The Hon’ble High Court noted that a notice under section 148(1) of the Act can only be construed as a valid notice if the jurisdictional assessing officer records the reasons for reopening the assessment under sub section 148(2) and thereafter the same officer namely the jurisdictional assessing officer issues notice under section 148(1) of the Act. In the facts of the case, reasons to believe for reopening of assessment have been recorded by the jurisdictional assessing officer i.e. Deputy Commissioner of Income Tax, Circle 2, Jamnagar, but the impugned notice under section 148(1) has been issued by the Income Tax Officer, Ward 2(2), Jamnagar, who had no jurisdiction over the petitioner assessee and hence such notice issued under section 148 is bad on account of being issued by an officer who had no authority in law to issued such notice.

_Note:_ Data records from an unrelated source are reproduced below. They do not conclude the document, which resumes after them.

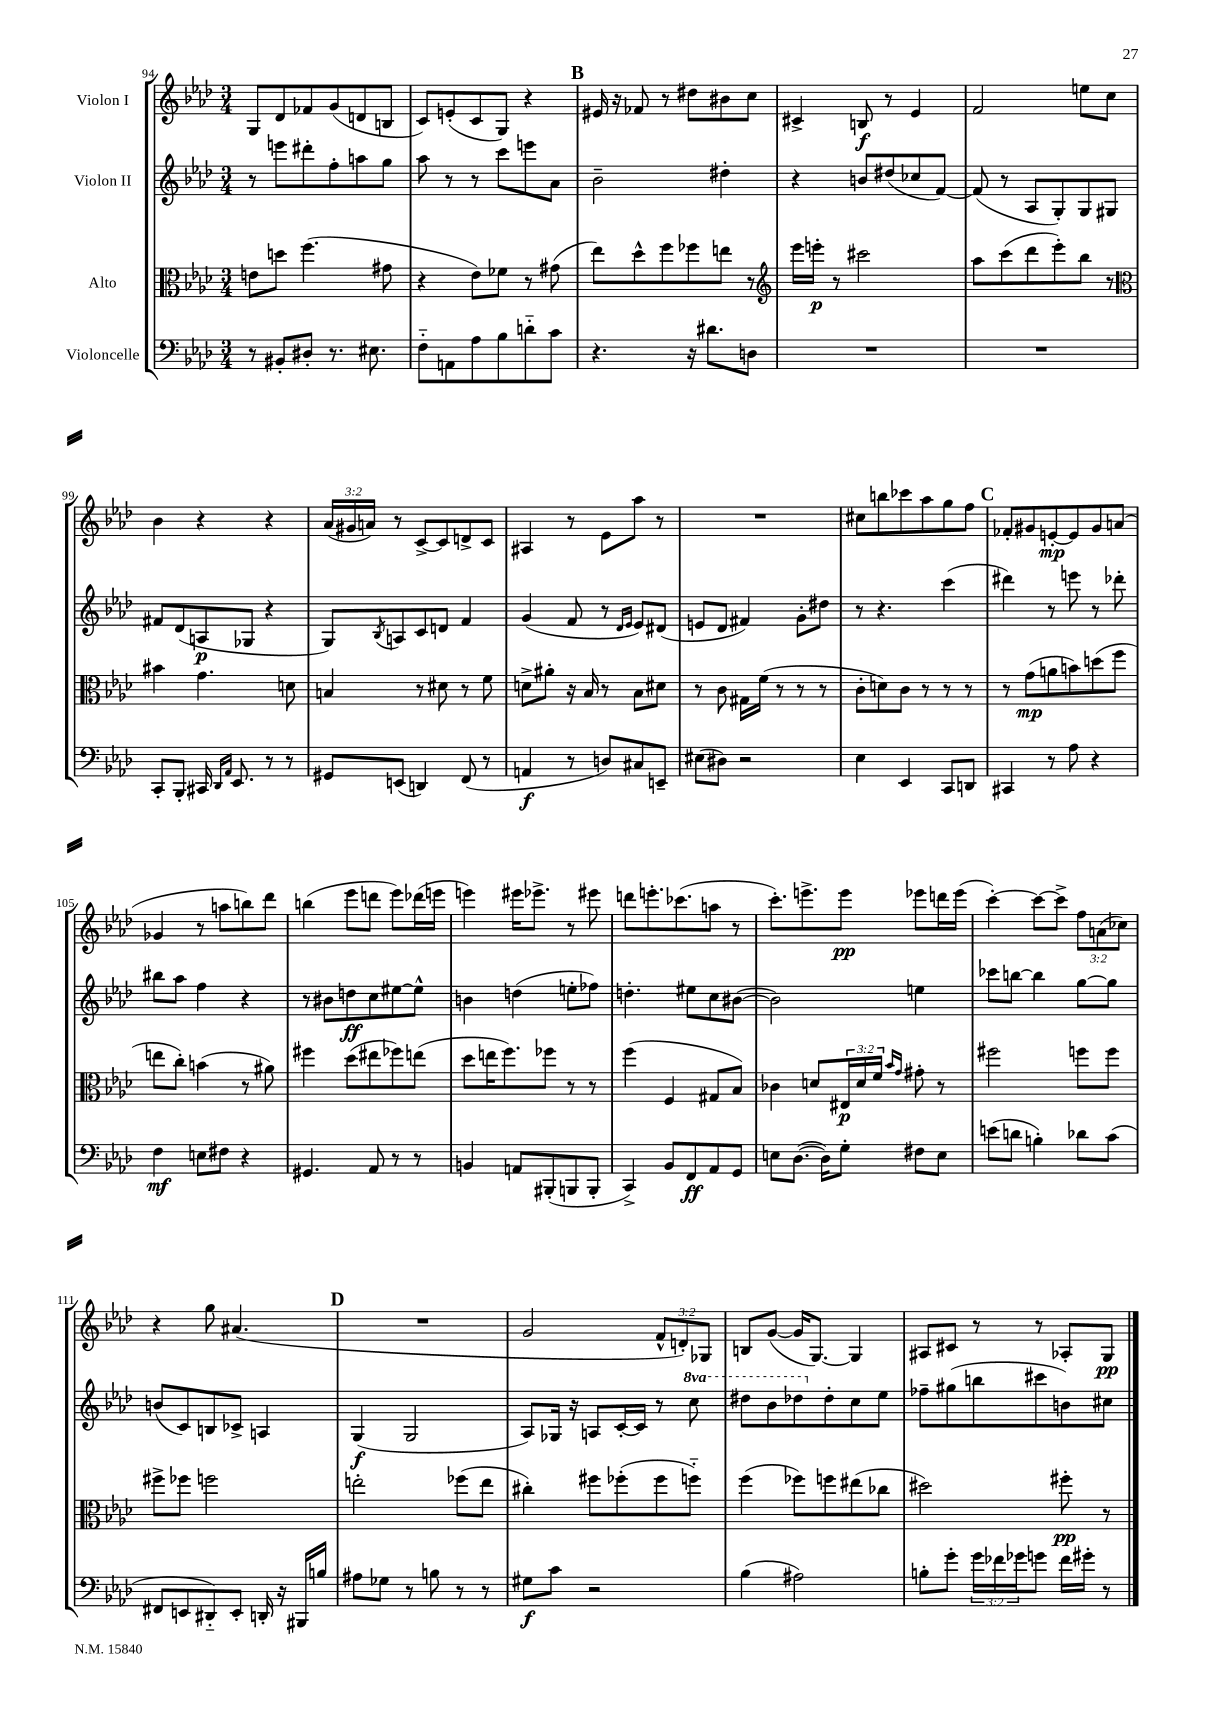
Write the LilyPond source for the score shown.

<<
\new StaffGroup <<
\new Staff = "s0" \with { instrumentName = "Violon I" } {
    \clef treble \key aes \major \numericTimeSignature \time 3/4 \override Staff.TupletNumber.text = #tuplet-number::calc-fraction-text
    g8 des'8 fes'8 g'8( d'8 b8 |
    c'8) e'8-.( c'8 g8) r4 |
    \mark \markup { \bold "B" } eis'16 r16 fes'8 r8 dis''8 bis'8 c''8 |
    cis'4-> b8\f r8 ees'4 |
    f'2 e''8 c''8 |
    bes'4 r4 r4 |
    \tuplet 3/2 { aes'16( gis'16 a'16) } r8 c'8~-> c'8 d'8-> c'8 |
    ais4 r8 ees'8 aes''8 r8 |
    R2. |
    cis''8 b''8 ces'''8 aes''8 g''8 f''8 |
    \mark \markup { \bold "C" } fes'8-. gis'8 e'8~-.\mp e'8 gis'8 a'8( |
    ges'4 r8 a''8 b''8) des'''8 |
    b''4( ees'''8 d'''8 ees'''8) des'''16( e'''16 |
    e'''4) eis'''16 ees'''8.-> r8 eis'''8 |
    d'''8 e'''8.-. ces'''8.( a''8 r8 |
    c'''8.-.) e'''8.-> e'''8\pp ees'''8 d'''16 ees'''16( |
    c'''4~-.) c'''8~ c'''8-> \tuplet 3/2 { f''8 a'8( ces''8) } |
    r4 g''8 ais'4.( |
    \mark \markup { \bold "D" } R2. |
    g'2 \tuplet 3/2 { f'8-^ d'8-.) ges8 } |
    b8 g'8~( g'16 g8.~) g4 |
    ais8 cis'8 r8 r8 aes8-. g8\pp \bar "|." |
}
\new Staff = "s1" \with { instrumentName = "Violon II" } {
    \clef treble \key aes \major \numericTimeSignature \time 3/4 \set Staff.ottavationMarkups = #ottavation-simple-ordinals
    r8 e'''8 dis'''8-. f''8-. a''8 g''8 |
    aes''8 r8 r8 c'''8 e'''8 aes'8 |
    \mark \markup { \bold "B" } bes'2-- dis''4-. |
    r4 b'8 dis''8( ces''8 f'8~) |
    f'8( r8 aes8 g8-.) g8 gis8 |
    fis'8 des'8( a8\p ges8 r4 |
    g8) \acciaccatura { bes8 } a8 c'8 d'8 f'4 |
    g'4( f'8 r8 \grace { des'16 ees'16 } ees'8) dis'8( |
    e'8 des'8 fis'4) g'8-. dis''8 |
    r8 r4. c'''4( |
    \mark \markup { \bold "C" } dis'''4) r8 e'''8 r8 des'''8-. |
    bis''8 aes''8 f''4 r4 |
    r8 bis'8 d''8\ff c''8 eis''8~ eis''8-^ |
    b'4 d''4( e''8-. fes''8) |
    d''4.-. eis''8 c''8 bis'8~( |
    bis'2) e''4 |
    ces'''8 b''8~ b''4 g''8~ g''8 |
    b'8( c'8) b8 ces'8-> a4 |
    \mark \markup { \bold "D" } g4\f( g2 |
    aes8) ges16 r16 a8 c'16~-. c'16 r8 \ottava #1 c'''8 |
    dis'''8 bes''8 des'''8 \ottava #0 des''8-. c''8 ees''8 |
    fes''8-- gis''8( b''8 cis'''8 b'8) cis''8 \bar "|." |
}
\new Staff = "s2" \with { instrumentName = "Alto" } {
    \clef alto \key aes \major \numericTimeSignature \time 3/4 \override Staff.TupletNumber.text = #tuplet-number::calc-fraction-text
    e'8 d''8 f''4.( gis'8 |
    r4 ees'8) fes'8 r8 gis'8( |
    \mark \markup { \bold "B" } ees''8) des''8-^ f''8 fes''8 e''8 r8 |
    \clef treble ees'''16 e'''16-.\p r8 cis'''2 |
    aes''8 c'''8( des'''8 ees'''8-.) bes''8 r8 |
    \clef alto bis'4 g'4. d'8 |
    b4 r8 dis'8 r8 f'8 |
    d'8-> ais'8-. r16 bes16 r8 bes8 dis'8 |
    r8 c'8 gis16 f'16( r8 r8 r8 |
    c'8-. d'8) c'8 r8 r8 r8 |
    \mark \markup { \bold "C" } r8 g'8\mp( a'8 b'8) d''8( f''8 |
    e''8 c''8-.) b'4( r8 ais'8) |
    fis''4 des''8( eis''8 fes''8) e''8( |
    des''8 e''16 f''8.) fes''8 r8 r8 |
    f''4( f4 gis8 bes8) |
    ces'4 d'8 \tuplet 3/2 { eis16\p d'16 f'16 } \grace { bes'16 g'16 } gis'8-. r8 |
    fis''2 f''8 f''8 |
    fis''8-> fes''8 f''2 |
    \mark \markup { \bold "D" } e''2-. fes''8( e''8 |
    cis''4-.) fis''8 fes''8-.( fes''8 f''8-_) |
    f''4( fes''8) f''8 eis''8( ces''8 |
    dis''2) fis''8-.\pp r8 \bar "|." |
}
\new Staff = "s3" \with { instrumentName = "Violoncelle" } {
    \clef bass \key aes \major \numericTimeSignature \time 3/4 \override Staff.TupletNumber.text = #tuplet-number::calc-fraction-text
    r8 bis,8-. dis8-. r8. eis8. |
    f8-_ a,8 aes8 bes8 d'8-_ c'8 |
    \mark \markup { \bold "B" } r4. r16 dis'8. d8 |
    R2. |
    R2. |
    c,8-. bes,,8-. cis,16 \grace { des,16 aes,16 } ees,8. r8 r8 |
    gis,8 e,8( d,4) f,8( r8 |
    a,4\f r8 d8) cis8 e,8-- |
    eis8( dis8) r2 |
    ees4 ees,4 c,8 d,8 |
    \mark \markup { \bold "C" } cis,4 r8 aes8 r4 |
    f4\mf e8 fis8 r4 |
    gis,4. aes,8 r8 r8 |
    b,4 a,8 bis,,8-.( b,,8 b,,8-. |
    c,4->) bes,8 f,8\ff aes,8 g,8 |
    e8 des8.~( des16) g8-. fis8 e8 |
    e'8( d'8 b4-.) des'8 c'8( |
    fis,8 e,8 dis,8-_) e,8-. d,16-. r16 bis,,16 b16 |
    \mark \markup { \bold "D" } ais8 ges8 r8 b8 r8 r8 |
    gis8\f c'8 r2 |
    bes4( ais2) |
    b8-. g'8-. \tuplet 3/2 { g'16 fes'16 ges'16 } g'8 fes'16 gis'16-. r8 \bar "|." |
}
>>
>>
\layout { \context { \Score currentBarNumber = #94 } }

Necessarily, it followed that impugned notice issued under section 148(1) as well as all consequential proceedings arising thereto cannot be sustained. The Hon’ble High Court also introspected the issue pertaining to section 292B of the statue to settle that it was not a case wherein the assessee during the course of assessment proceedings never challenged the proceedings for want of jurisdiction. The assessee had challenged the jurisdiction and had raised such objection before the assessing officer, however, the assessing officer proceeded to frame the assessment instead of recording the objections raised by the petitioner assessee namely to the effect that the notice has been issued by ITO even though the reason to believe was that of the Deputy Commissioner of Income Tax, Circle 2, Jamnagar which was later transferred to Assistant Commissioner of Income Tax, Circle 2, Jamnagar.  The High Court also noticed pronouncement of its own seat in Hynoup Food & Oil Industries Ltd vs. Assistant Commissioner of Income Tax (supra), wherein it was settled that officer recording the reasons under section 148(2) of the Act and the officer issuing notice under section 148(1) of the Act had to be the same person.

4. Conclusion

The Hon’ble High Court in exercise of its writ jurisdiction settled a tricky and complex issue by observing that in so far as the proceedings under section 148 when read in conjunction with the provisions of section 147 are concerned, authority issuing notice under 148(1) and the authority visualizing reasons to believe for escapement of income under section 148(2) must be one and the same person. Since in the present case, the notice under section 148 was issued by Income Tax Officer, Ward 2(2), Jamnagar and the reasons to believe was that of the Deputy Commissioner of Income Tax, Circle 2, Jamnagar who at present was holding jurisdiction over the assessee, the notice issued in the present matter under section 148 cannot be sustained.  The High Court also took note of the CBDT Instruction which provided that where income of the assessee was more than 15 lakhs, Deputy Commissioner / Assistant Commissioner of Income Tax, Jamnagar has jurisdiction over the assessee. The Hon’ble High Court well settled the issue by considering the jurisprudence governing the principles of lawfully assuming jurisdiction under section 148 to establish that the authority issuing notice under section 148(1) and the authority contemplating reasons to believe for the purposes of escapement of income must be one and the same person i.e. the jurisdictional officer concerned and the department cannot take assistance of section 292B to contend that the notice issued under section 148 was legal in light of the procedural defects noticeable accompanied by deep-seated and vehement challenge to the jurisdiction concerned.